▶ _BAGIAN TEKS_
==================================================

Harsono (1988) mengemukakan bahwa olahraga pada hakikatnya Adalah "the big muscles activities".[18] Hampir sama dengan pendapat Kemal dan Supandi (1990) yang menjelaskan bahwa olahraga pada hakikatnya adalah "aktivitas otot besar yang menggunakan energi tertentu untuk meningkatkan kualitas hidup". Hal ini agak berbeda dengan Abdul Kadir Ateng (1993) mengungkapkan bahwa "ciri-ciri hakiki olahraga adalah: (1) aktivitas fisik, (2) permainan, (3) pertandingan, Ketiganya dipayungi semangat fair play/sportif.[19] Satu-satunya ciri hakiki olahraga yang tertinggal utuh adalah pertandingan, karena itu dikatakan tak ada olahraga tanpa pertandingan. Definisi lain dari olahraga antara lain menurut Rusli Lutan, dkk. (1997) yang mengungkapkan bahwa olahraga "adalah perluasan dari bermain".[20] Menpora RI mengungkapkan bahwa olahraga adalah bentuk-bentuk kegiatan jasmani yang intensif dalam rangka memperoleh rekreasi, kemenangan dan prestasi optimal (Menpora RI).
Kita telah menyadari bahwa pendidikan jasmani dan olahraga adalah laboratorium bagi pengalaman manusia, oleh sebab itu guru pendidikan jasmani harus mencoba mengajarkan etika dan nilai dalam proses belajar mengajar, yang mengarah pada kesempatan untuk membentuk karakter anak. Karakter anak didik yang dimaksud tentunya tidak lepas dari karakter bangsa Indonesia serta kepribadian utuh anak, selain harus dilakukan oleh setiap orangtua dalam keluarga, juga dapat diupayakan melainkan pendidikan nilai di sekolah. Saran yang bisa diangkat yaitu :
1)       Seluruh suasana dan iklim di sekolah sendiri sebagai lingkungan sosial terdekat yang setiap hari dihadapi, selain di keluarga dan masyarakat luas, perlu mencerminkan penghargaan nyata terhadap nilai-nilai kemanusiaan yang mau diperkenalkan dan ditumbuhkembangkan penghayatannya dalam diri peserta didik. Misalnya, kalau sekolah ingin menanamkan nilai keadilan kepada para peserta didik, tetapi di lingkungan sekolah itu mereka terang-terangan menyaksikan berbagai bentuk ketidakadilan, maka di sekolah itu tidak tercipta iklim dan suasana yang mendukung keberhasilan pendidikan nilai. (Seperti praktek jual-beli soal, mark up nilai, pemaksaan pembelian buku dsb).
2)       Tindakan nyata dan penghayatan hidup dari para pendidik atau sikap keteladanan mereka dalam menghayati nilai-nilai yang mereka ajarkan akan dapat secara instintif mengimbas dan efektif berpengaruh pada peserta didik. Sebagai contoh, kalau guru sendiri memberi kesaksikan hidup sebagai pribadi yang selalu berdisiplin, maka kalau ia mengajarkan sikap dan nilai disiplin pada peserta didiknya, ia akan lebih disegani.

==================================================

▶ _PERINTAH A_
Kembalikan persis bagian teks tentang olahraga dan pendidikan jasmani, mulai dari kata-kata yang memuat "2)       Tindakan nyata" dan berhenti setelah "akan lebih disegani.".
▶ _PERINTAH B_
Jawab pertanyaan berikut berdasarkan teks tentang olahraga dan pendidikan jasmani.
(i) Menurut Rusli Lutan, dkk. (1997), olahraga adalah perluasan dari apa?
(ii) Apa saja tiga ciri hakiki olahraga menurut Abdul Kadir Ateng (1993)?
(iii) Nilai apa yang dijadikan contoh dalam saran kedua tentang keteladanan guru?

Entri set data:

==================================================

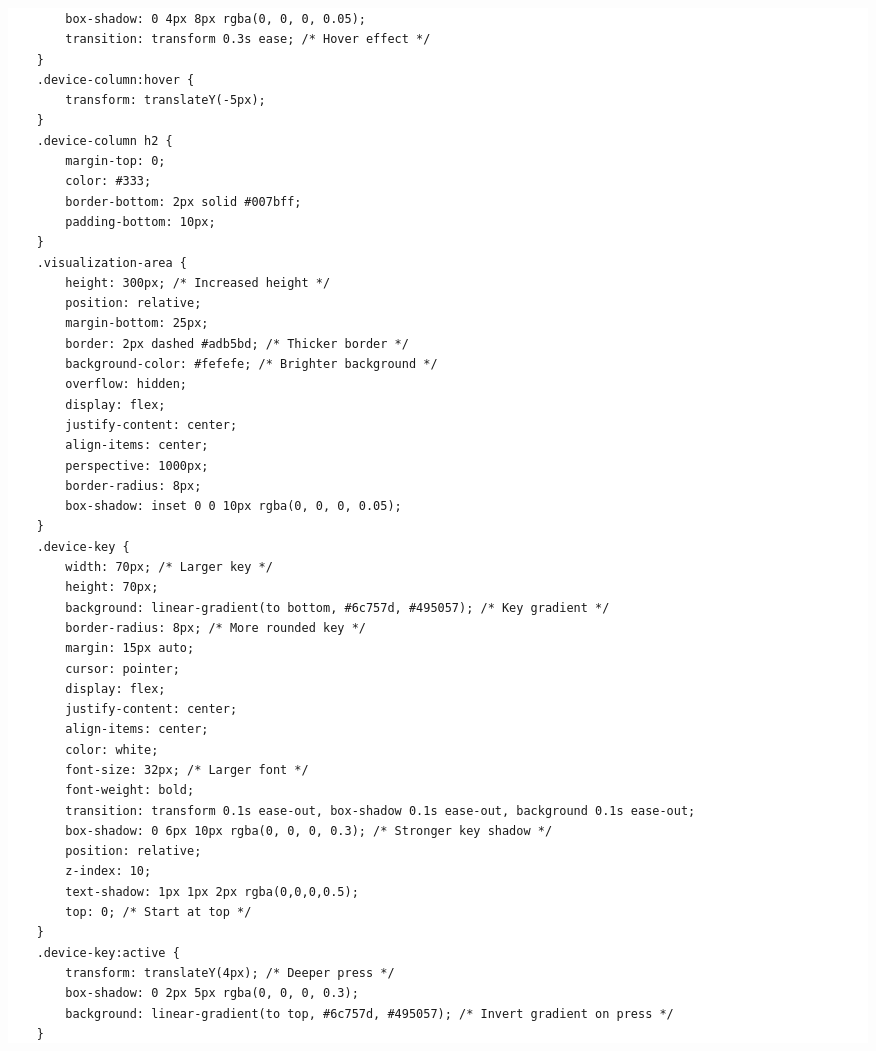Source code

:             box-shadow: 0 4px 8px rgba(0, 0, 0, 0.05);
            transition: transform 0.3s ease; /* Hover effect */
        }
        .device-column:hover {
            transform: translateY(-5px);
        }
        .device-column h2 {
            margin-top: 0;
            color: #333;
            border-bottom: 2px solid #007bff;
            padding-bottom: 10px;
        }
        .visualization-area {
            height: 300px; /* Increased height */
            position: relative;
            margin-bottom: 25px;
            border: 2px dashed #adb5bd; /* Thicker border */
            background-color: #fefefe; /* Brighter background */
            overflow: hidden;
            display: flex;
            justify-content: center;
            align-items: center;
            perspective: 1000px;
            border-radius: 8px;
            box-shadow: inset 0 0 10px rgba(0, 0, 0, 0.05);
        }
        .device-key {
            width: 70px; /* Larger key */
            height: 70px;
            background: linear-gradient(to bottom, #6c757d, #495057); /* Key gradient */
            border-radius: 8px; /* More rounded key */
            margin: 15px auto;
            cursor: pointer;
            display: flex;
            justify-content: center;
            align-items: center;
            color: white;
            font-size: 32px; /* Larger font */
            font-weight: bold;
            transition: transform 0.1s ease-out, box-shadow 0.1s ease-out, background 0.1s ease-out;
            box-shadow: 0 6px 10px rgba(0, 0, 0, 0.3); /* Stronger key shadow */
            position: relative;
            z-index: 10;
            text-shadow: 1px 1px 2px rgba(0,0,0,0.5);
            top: 0; /* Start at top */
        }
        .device-key:active {
            transform: translateY(4px); /* Deeper press */
            box-shadow: 0 2px 5px rgba(0, 0, 0, 0.3);
            background: linear-gradient(to top, #6c757d, #495057); /* Invert gradient on press */
        }
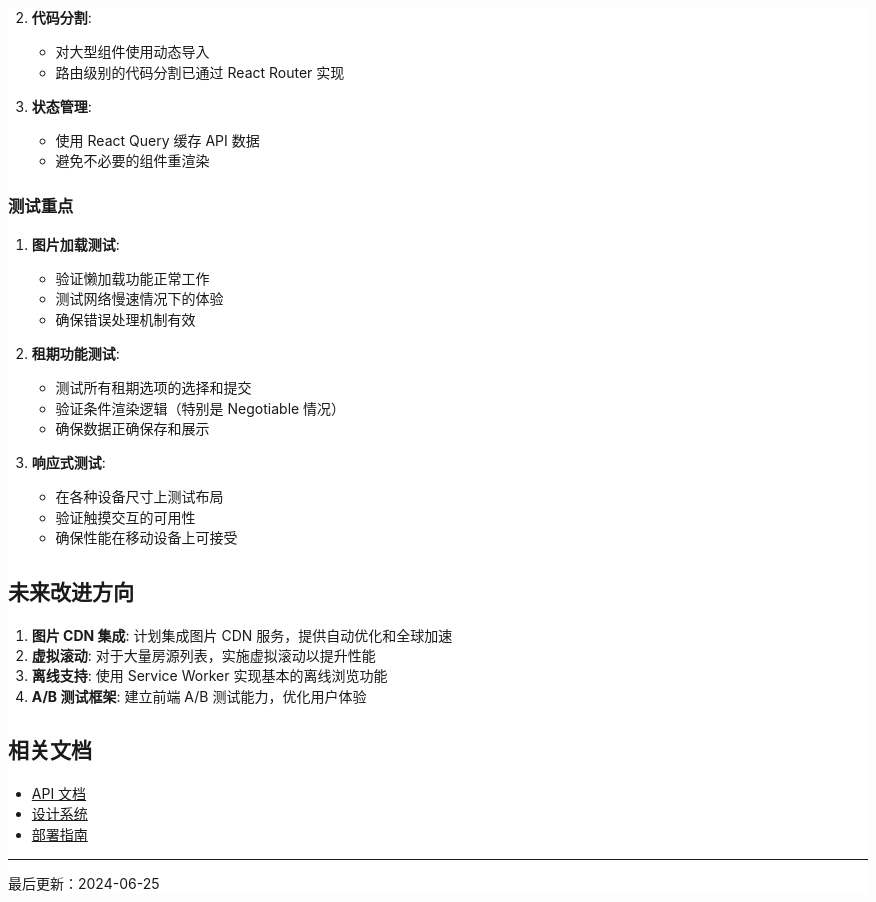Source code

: 2. **代码分割**:
   - 对大型组件使用动态导入
   - 路由级别的代码分割已通过 React Router 实现

3. **状态管理**:
   - 使用 React Query 缓存 API 数据
   - 避免不必要的组件重渲染

### 测试重点

1. **图片加载测试**:
   - 验证懒加载功能正常工作
   - 测试网络慢速情况下的体验
   - 确保错误处理机制有效

2. **租期功能测试**:
   - 测试所有租期选项的选择和提交
   - 验证条件渲染逻辑（特别是 Negotiable 情况）
   - 确保数据正确保存和展示

3. **响应式测试**:
   - 在各种设备尺寸上测试布局
   - 验证触摸交互的可用性
   - 确保性能在移动设备上可接受

## 未来改进方向

1. **图片 CDN 集成**: 计划集成图片 CDN 服务，提供自动优化和全球加速
2. **虚拟滚动**: 对于大量房源列表，实施虚拟滚动以提升性能
3. **离线支持**: 使用 Service Worker 实现基本的离线浏览功能
4. **A/B 测试框架**: 建立前端 A/B 测试能力，优化用户体验

## 相关文档

- [API 文档](../api/README.md)
- [设计系统](../design-system/README.md)
- [部署指南](../deployment/README.md)

---

最后更新：2024-06-25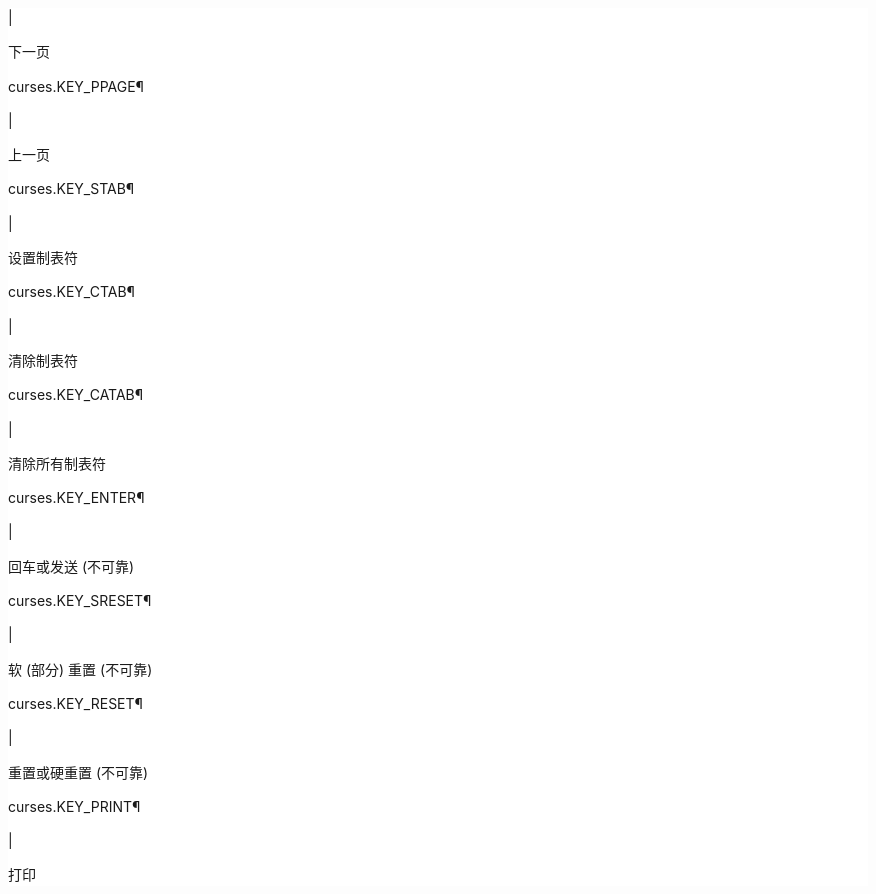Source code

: |

下一页  
  
curses.KEY_PPAGE¶

    
|

上一页  
  
curses.KEY_STAB¶

    
|

设置制表符  
  
curses.KEY_CTAB¶

    
|

清除制表符  
  
curses.KEY_CATAB¶

    
|

清除所有制表符  
  
curses.KEY_ENTER¶

    
|

回车或发送 (不可靠)  
  
curses.KEY_SRESET¶

    
|

软 (部分) 重置 (不可靠)  
  
curses.KEY_RESET¶

    
|

重置或硬重置 (不可靠)  
  
curses.KEY_PRINT¶

    
|

打印  
  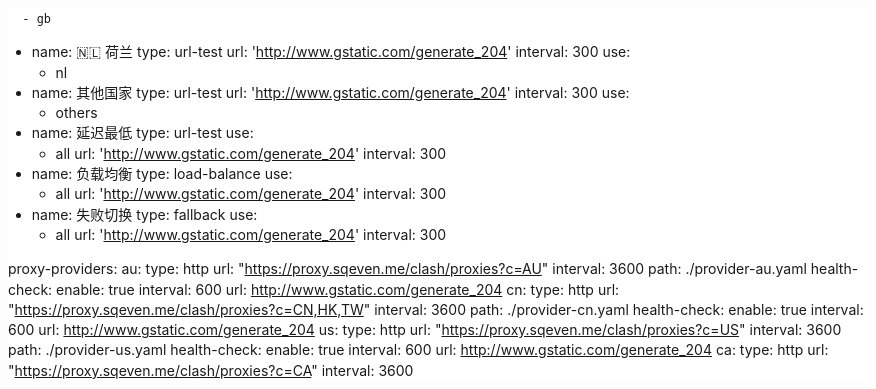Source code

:       - gb
  - name: 🇳🇱 荷兰
    type: url-test
    url: 'http://www.gstatic.com/generate_204'
    interval: 300
    use:
      - nl
  - name: 其他国家
    type: url-test
    url: 'http://www.gstatic.com/generate_204'
    interval: 300
    use:
      - others
  - name: 延迟最低
    type: url-test
    use:
      - all
    url: 'http://www.gstatic.com/generate_204'
    interval: 300
  - name: 负载均衡
    type: load-balance
    use:
      - all
    url: 'http://www.gstatic.com/generate_204'
    interval: 300
  - name: 失败切换
    type: fallback
    use:
      - all
    url: 'http://www.gstatic.com/generate_204'
    interval: 300

proxy-providers:
  au:
    type: http
    url: "https://proxy.sqeven.me/clash/proxies?c=AU"
    interval: 3600
    path: ./provider-au.yaml
    health-check:
      enable: true
      interval: 600
      url: http://www.gstatic.com/generate_204
  cn:
    type: http
    url: "https://proxy.sqeven.me/clash/proxies?c=CN,HK,TW"
    interval: 3600
    path: ./provider-cn.yaml
    health-check:
      enable: true
      interval: 600
      url: http://www.gstatic.com/generate_204
  us:
    type: http
    url: "https://proxy.sqeven.me/clash/proxies?c=US"
    interval: 3600
    path: ./provider-us.yaml
    health-check:
      enable: true
      interval: 600
      url: http://www.gstatic.com/generate_204
  ca:
    type: http
    url: "https://proxy.sqeven.me/clash/proxies?c=CA"
    interval: 3600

==================================================

▶ _HASIL LATIHAN A_
2)       Tindakan nyata dan penghayatan hidup dari para pendidik atau sikap keteladanan mereka dalam menghayati nilai-nilai yang mereka ajarkan akan dapat secara instintif mengimbas dan efektif berpengaruh pada peserta didik. Sebagai contoh, kalau guru sendiri memberi kesaksikan hidup sebagai pribadi yang selalu berdisiplin, maka kalau ia mengajarkan sikap dan nilai disiplin pada peserta didiknya, ia akan lebih disegani.

▶ _HASIL LATIHAN B_
(i) Bermain.
(ii) Aktivitas fisik, permainan, dan pertandingan.
(iii) Disiplin.